На завтрак у нас тосты, сделанные из хлеба домашней выпечки, который по цвету, весу, плотности и вкусу напоминает тяжелый суглинок. И в кухне вещает Четвертый канал радио. Насколько я понял, оно играет в каждой комнате, и его, видимо, невозможно выключить, как экраны телевизоров в романе «1984». Мы жуем, слушаем радио и жуем, причем Алиса не отрывается от книги. Я уже чувствую себя несчастным. Отчасти из-за того, что я первый человек, которого назвали лохом с 1971 года, но в основном моя грусть вызвана упоминанием об отце. Как это она могла «забыть». И я ненавижу то, с каким видом я рассказываю о нем другим людям. Уверен, папа был бы на седьмом небе от счастья, если бы знал, какая судьба его ждет: родной сын будет использовать его как материал для набора дерьмовых скользких острот или проникнутых жалостью к себе пьяных монологов. Да, охота на настоящего меня как-то не заладилась, к тому же я еще и зубы не почистил.
Затем мы выходим на прогулку под снегом. Сельские пейзажи Восточной Англии нельзя назвать особенно живописными: на мой взгляд, они знаменательны тем, что дают представление о жизни после атомной войны. Вид вокруг не меняется, сколько ни иди, – немного сбивает с толку, но мне нравится такое постоянство. К тому же это так освежает – выйти за пределы вещания Четвертого канала радио. Алиса берет меня за руку, и я почти забываю о том, что снег гробит мои новые высокие замшевые ботинки.
Поступив в университет, я заметил, что есть пять основных тем, которые все жаждут обсудить со мной: 1) мои оценки на выпускном экзамене; 2) мои нервные срывы / нарушение режима питания; 3) размер моей стипендии; 4) почему я на самом деле расслабился и не поступил в Оксбридж; 5) мои любимые книжки, – и вот эту последнюю тему мы сейчас освещаем.
– На вершине хит-парада для меня всегда была книга «Дневник Анны Франк». Когда я была подростком, я очень хотела стать Анной Франк. Конечно же, мне не хотелось такого конца, но импонировала идея вести простую жизнь в мансарде, читать книги, вести дневник, влюбиться в бледного ранимого еврейского мальчика – соседа по мансарде. Звучит немного извращенно, правда?
– Есть немного.
– Думаю, это просто такой этап в жизни каждой девочки, как порезать вены, или проблеваться, или испытать лесбийскую любовь.
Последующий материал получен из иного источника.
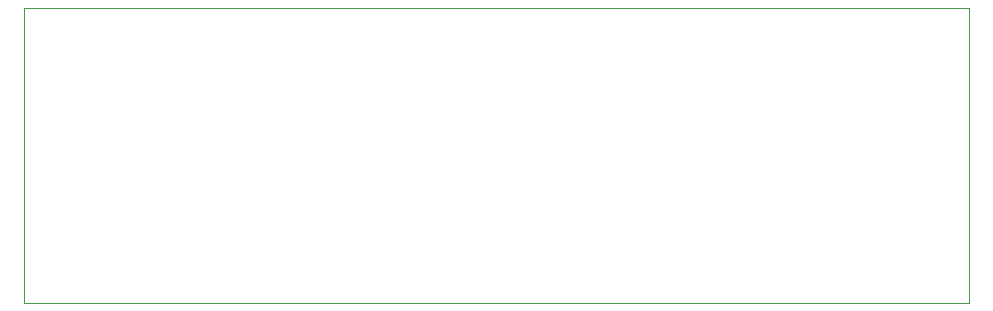
<source format=gbr>
G04 #@! TF.GenerationSoftware,KiCad,Pcbnew,(5.1.7)-1*
G04 #@! TF.CreationDate,2021-02-25T00:30:01+00:00*
G04 #@! TF.ProjectId,LedGateController,4c656447-6174-4654-936f-6e74726f6c6c,rev?*
G04 #@! TF.SameCoordinates,Original*
G04 #@! TF.FileFunction,Profile,NP*
%FSLAX46Y46*%
G04 Gerber Fmt 4.6, Leading zero omitted, Abs format (unit mm)*
G04 Created by KiCad (PCBNEW (5.1.7)-1) date 2021-02-25 00:30:01*
%MOMM*%
%LPD*%
G01*
G04 APERTURE LIST*
G04 #@! TA.AperFunction,Profile*
%ADD10C,0.050000*%
G04 #@! TD*
G04 APERTURE END LIST*
D10*
X0Y0D02*
X0Y-25010000D01*
X0Y0D02*
X80000000Y0D01*
X80000000Y-25000000D02*
X80000000Y0D01*
X0Y-25010000D02*
X80000000Y-25000000D01*
M02*

</source>
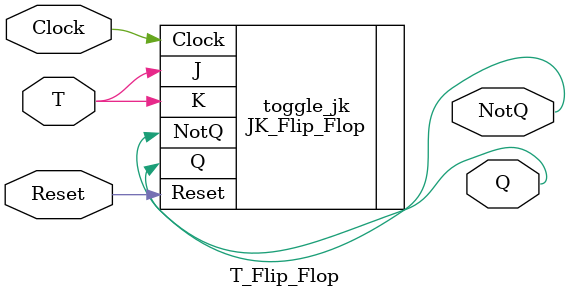
<source format=v>
module T_Flip_Flop(
    input T,
    input Clock,
    input Reset,
    output Q,
    output NotQ
);
    JK_Flip_Flop toggle_jk (
        .J(T),
        .K(T),
        .Clock(Clock),
        .Reset(Reset),
        .Q(Q),
        .NotQ(NotQ)
    );

endmodule
</source>
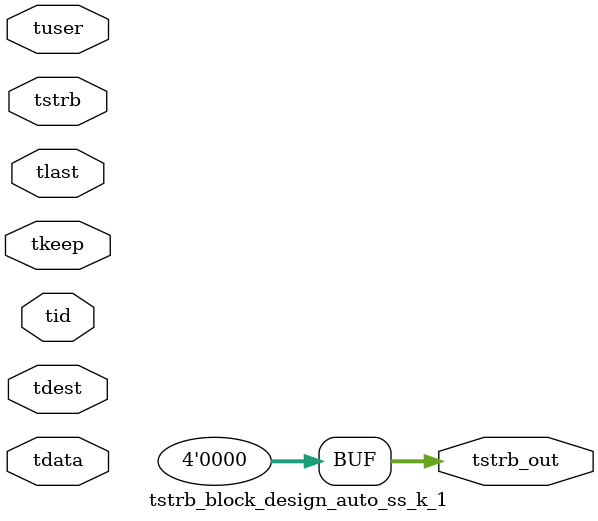
<source format=v>


`timescale 1ps/1ps

module tstrb_block_design_auto_ss_k_1 #
(
parameter C_S_AXIS_TDATA_WIDTH = 32,
parameter C_S_AXIS_TUSER_WIDTH = 0,
parameter C_S_AXIS_TID_WIDTH   = 0,
parameter C_S_AXIS_TDEST_WIDTH = 0,
parameter C_M_AXIS_TDATA_WIDTH = 32
)
(
input  [(C_S_AXIS_TDATA_WIDTH == 0 ? 1 : C_S_AXIS_TDATA_WIDTH)-1:0     ] tdata,
input  [(C_S_AXIS_TUSER_WIDTH == 0 ? 1 : C_S_AXIS_TUSER_WIDTH)-1:0     ] tuser,
input  [(C_S_AXIS_TID_WIDTH   == 0 ? 1 : C_S_AXIS_TID_WIDTH)-1:0       ] tid,
input  [(C_S_AXIS_TDEST_WIDTH == 0 ? 1 : C_S_AXIS_TDEST_WIDTH)-1:0     ] tdest,
input  [(C_S_AXIS_TDATA_WIDTH/8)-1:0 ] tkeep,
input  [(C_S_AXIS_TDATA_WIDTH/8)-1:0 ] tstrb,
input                                                                    tlast,
output [(C_M_AXIS_TDATA_WIDTH/8)-1:0 ] tstrb_out
);

assign tstrb_out = {1'b0};

endmodule


</source>
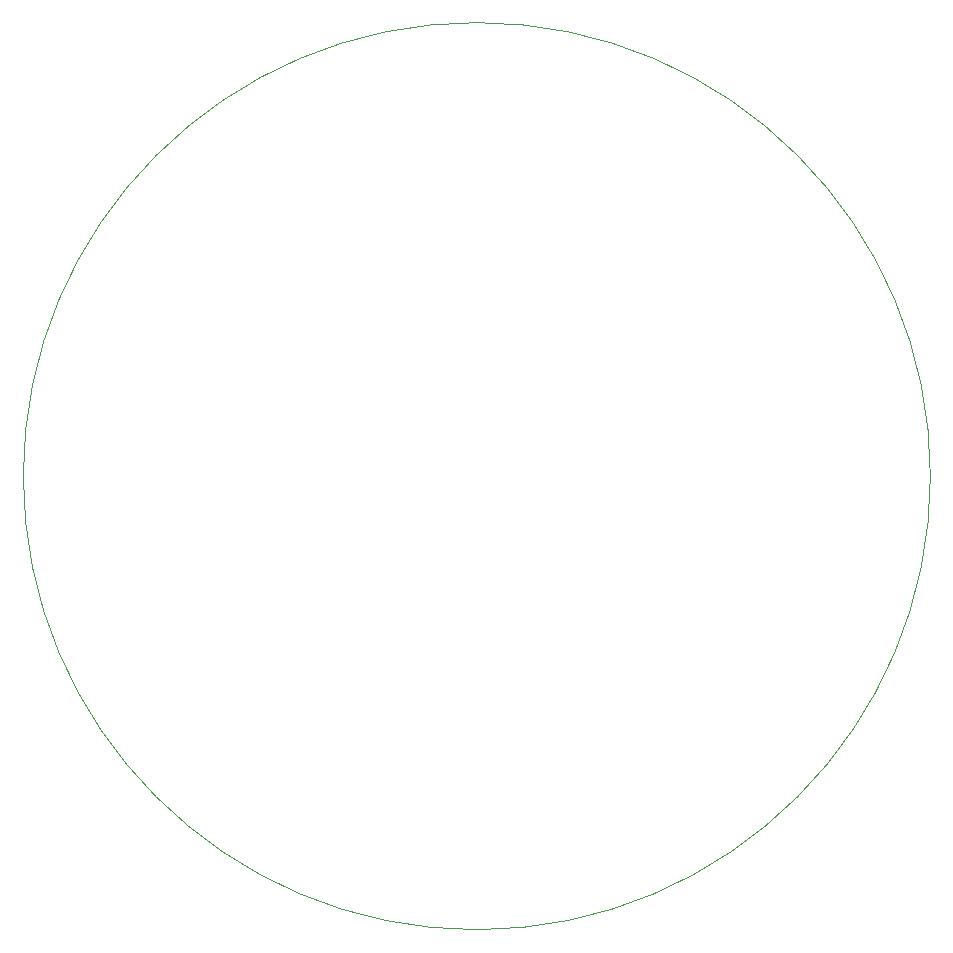
<source format=gm1>
G04 #@! TF.GenerationSoftware,KiCad,Pcbnew,8.0.4*
G04 #@! TF.CreationDate,2025-04-17T01:05:08+02:00*
G04 #@! TF.ProjectId,buck_mcu_stage,6275636b-5f6d-4637-955f-73746167652e,rev?*
G04 #@! TF.SameCoordinates,Original*
G04 #@! TF.FileFunction,Profile,NP*
%FSLAX46Y46*%
G04 Gerber Fmt 4.6, Leading zero omitted, Abs format (unit mm)*
G04 Created by KiCad (PCBNEW 8.0.4) date 2025-04-17 01:05:08*
%MOMM*%
%LPD*%
G01*
G04 APERTURE LIST*
G04 #@! TA.AperFunction,Profile*
%ADD10C,0.100000*%
G04 #@! TD*
G04 APERTURE END LIST*
D10*
X188400000Y-100000000D02*
G75*
G02*
X111600000Y-100000000I-38400000J0D01*
G01*
X111600000Y-100000000D02*
G75*
G02*
X188400000Y-100000000I38400000J0D01*
G01*
M02*

</source>
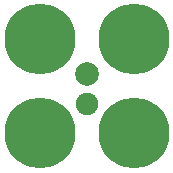
<source format=gtl>
%TF.GenerationSoftware,KiCad,Pcbnew,4.0.5-e0-6337~49~ubuntu16.04.1*%
%TF.CreationDate,2017-05-27T10:36:10-07:00*%
%TF.ProjectId,2x2-LED-TH-2.54mm-Pitch,3278322D4C45442D54482D322E35346D,v1.2*%
%TF.FileFunction,Copper,L1,Top,Signal*%
%FSLAX46Y46*%
G04 Gerber Fmt 4.6, Leading zero omitted, Abs format (unit mm)*
G04 Created by KiCad (PCBNEW 4.0.5-e0-6337~49~ubuntu16.04.1) date Sat May 27 10:36:10 2017*
%MOMM*%
%LPD*%
G01*
G04 APERTURE LIST*
%ADD10C,0.350000*%
%ADD11C,2.000000*%
%ADD12C,1.900000*%
%ADD13C,6.000000*%
%ADD14C,0.350000*%
G04 APERTURE END LIST*
D10*
D11*
X28816800Y-49432200D03*
D12*
X28816800Y-51972200D03*
D13*
X24816800Y-54432200D03*
X24816800Y-46432200D03*
X32816800Y-46432200D03*
X32816800Y-54432200D03*
D14*
X28816800Y-49432200D03*
X28816800Y-51972200D03*
X24816800Y-54432200D03*
X24816800Y-46432200D03*
X32816800Y-46432200D03*
X32816800Y-54432200D03*
M02*

</source>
– Лесбийскую любовь? – невольно переспрашиваю я почти фальцетом.
– Ну, этим в большей или меньшей степени нужно было заниматься в интернате. Это был один из обязательных предметов: лесбийская любовь, французский и нетбол
[61]
.
– А ты что… делала?
– И тебе так интересно знать? – (Конечно же да.) – На самом деле ничего такого. Считай, только пальцем ноги окунулась.
– Может, это было как раз неправильно! – (Она устало улыбается.) – Извини. Так… что же произошло?
– Думаю, меня это не особо проняло. Мне всегда слишком нравился секс с мужчинами. Не хватало проникновения… – (Мы проходим еще немного.) – А ты как?
– Я? Мне тоже не хватало проникновения.
– Я стараюсь говорить серьезно, Брайан! – Алиса хлопает меня по руке своей рукавицей. – Ты тоже пробовал?
– Пробовал что?
– Думаю, ты занимался сексом с мужчинами.
– Нет!
– Правда?
– Никогда! С чего ты взяла?
– Просто подумала, что пробовал.
– Думаешь, я женоподобный? – спрашиваю я. Фальцет вернулся.
– Нет, не женоподобный. Кроме того, женственность – еще не показатель гомосексуализма…
– Конечно же нет.
– …да и ничего плохого в этом нет.
– Нет, конечно нет. Просто ты говоришь как один из моих школьных товарищей, вот и все.
– По-моему, леди слишком много обещает
[62]
.
Сменим тему. Я готов вернуться к разговору о лесбийской любви, но затем смутно вспоминаю какие-то слова Алисы о том, что она резала себе вены. Возможно, надо развить эту тему.
– А как насчет… причинения вреда себе?
– Какого вреда?
– Ты говорила, что резалась?
– О, всего несколько раз. Как это называется, крик – просьба о помощи. Или, точнее, крик – привлечение внимания. В школе у меня случались депрессии, чувствовала себя немного одинокой, вот и все.
– Я поражен, – только и остается признать мне.
– Правда? И что могло тебя удивить?
– Дело в том, что я даже представить не могу, что могло вызвать твою депрессию.
– Тебе пора выкинуть из головы мысль о том, что я золотая девочка, Брайан. Я вовсе не такая.